First attempt: modify MFD core

The obvious approach: don't assign ACPI companions in mfd_acpi_add_device() when the child has no acpi_match table. Built that, rebooted, got stuck at boot with pcie_mp2_amd complaining about "unknown laptop placement".

Turns out the AMD MP2 sensor hub also uses MFD without acpi_match, but it depends on inheriting the parent's ACPI companion. Touching MFD core broke it.

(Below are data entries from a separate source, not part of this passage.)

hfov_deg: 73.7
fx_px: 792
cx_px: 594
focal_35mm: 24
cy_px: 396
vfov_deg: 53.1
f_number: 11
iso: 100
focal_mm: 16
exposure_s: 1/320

Second attempt: fix it in the ISP driver

Instead of modifying the shared MFD code, I temporarily hid the parent's firmware node right around the mfd_add_hotplug_devices() call:

fwnode = isp->parent->fwnode;
isp->parent->fwnode = NULL;

r = mfd_add_hotplug_devices(isp->parent, isp->isp_cell, 3);

isp->parent->fwnode = fwnode;

With no firmware node visible on the parent, mfd_acpi_add_device() returns early and the children keep their correct platform:amd_isp_capture modalias.

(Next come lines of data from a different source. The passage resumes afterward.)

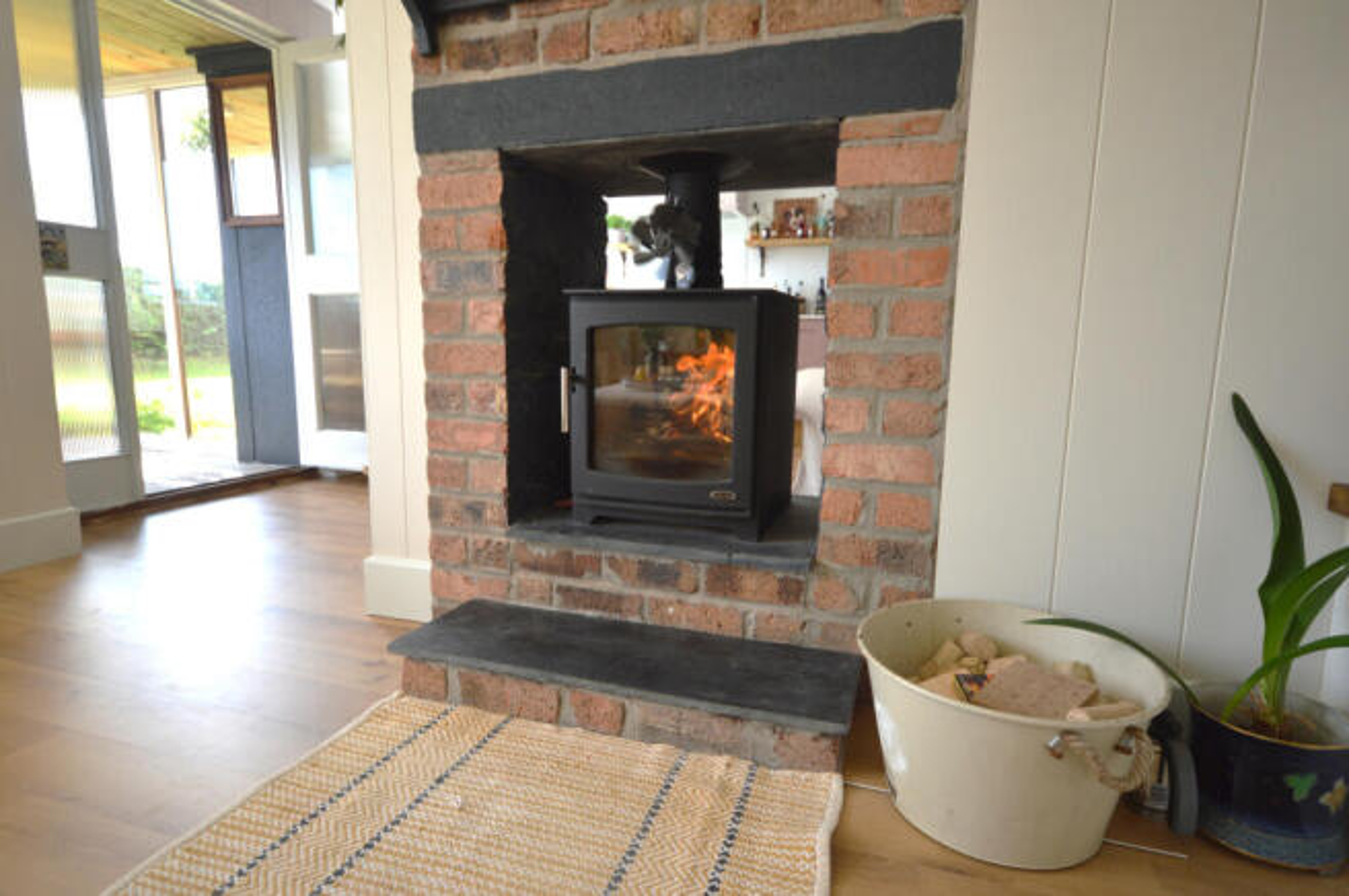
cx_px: 674
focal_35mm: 20
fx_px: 730
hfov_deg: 85.5
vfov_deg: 63.1
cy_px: 448
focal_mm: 13
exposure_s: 1/125
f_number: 5.6
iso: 280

Built, rebooted. And immediately got another kernel oops. Great.

Problem 3: I2C controller crash

I booted back into 6.19 and pulled up the logs from the failed boot with journalctl -b -1 -k. The good news buried in there: the modalias fix had worked, amd_isp4_capture was autoloading. The bad news was a fresh NULL pointer dereference right after:

BUG: kernel NULL pointer dereference, address: 0000000000000204
RIP: 0010:regmap_read+0x9/0x70

Call trace:

regmap_read
__i2c_dw_disable
i2c_dw_init
amd_isp_dw_i2c_plat_runtime_resume
genpd_runtime_resume
__rpm_callback
rpm_resume
__pm_runtime_resume
amd_isp_dw_i2c_plat_probe

Root cause

The I2C driver's probe function does this:

static int amd_isp_dw_i2c_plat_probe(struct platform_device *pdev)
{
    // ... setup ...

    pm_runtime_enable(&pdev->dev);
    pm_runtime_get_sync(&pdev->dev);       // triggers runtime resume!

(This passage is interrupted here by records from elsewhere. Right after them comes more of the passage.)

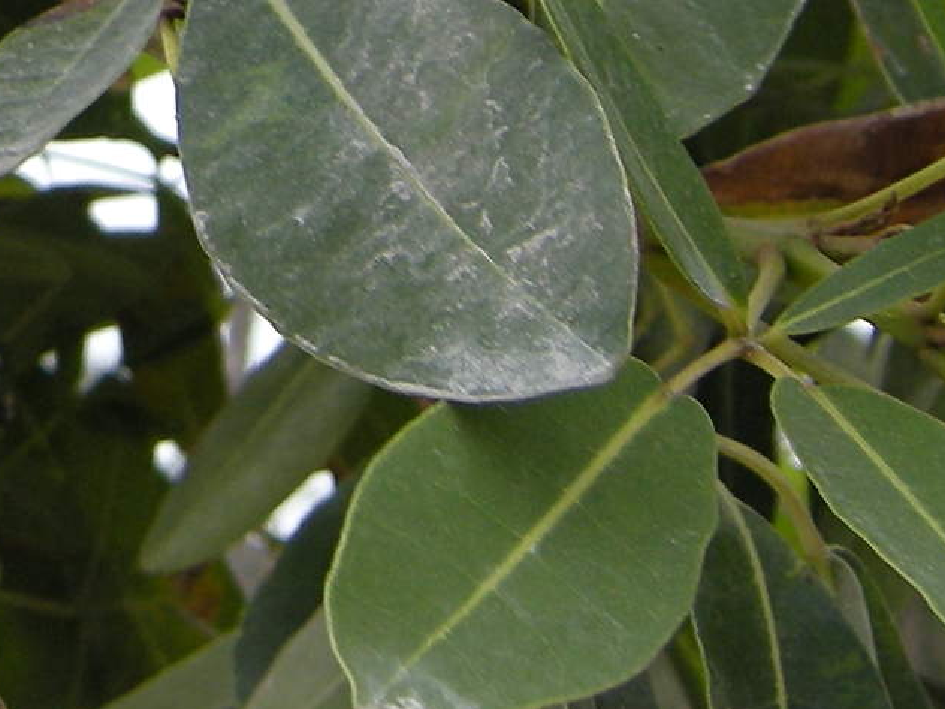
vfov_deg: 11.0
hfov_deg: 14.4
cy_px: -54
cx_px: -163
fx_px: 3631
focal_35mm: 133
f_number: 3
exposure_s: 1/75
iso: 64
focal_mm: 7.5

    ret = i2c_dw_probe(isp_i2c_dev);       // regmap created here via i2c_dw_init_regmap()
}

pm_runtime_get_sync() immediately triggers a "resume", which calls amd_isp_dw_i2c_plat_runtime_resume(). That function calls i2c_dw_init(i_dev), which tries to access the I2C controller's register map. But the regmap doesn't exist yet, it gets created later in i2c_dw_probe() via i2c_dw_init_regmap(). The resume callback assumes the hardware has been fully initialized before, which is true after a real suspend, but not during the very first probe.

Fix: guard the resume path.

i2c_dw_prepare_clk(i_dev, true);

if (!i_dev->map)
    return 0;

i2c_dw_init(i_dev);

If the regmap hasn't been created yet, skip re-initialization. The real setup happens moments later in i2c_dw_probe() anyway.

The result

With all patches applied, the webcam works correctly on 7.0-rc2. Module autoloading, no crashes, s2idle suspend/resume all solid.

I'll admit, I was nervous posting these workarounds. I have little experience with kernel development and kept second-guessing whether I was making rookie mistakes. But the AMD developer investigating the bug on the GitLab issue responded, confirmed the cause, and is working on a proper upstream fix. Let's hope this lands in rc4.

I'm now running 7.0-rc2 as my daily driver. s2idle is excellent, and the NPU works beautifully with FastFlowLM.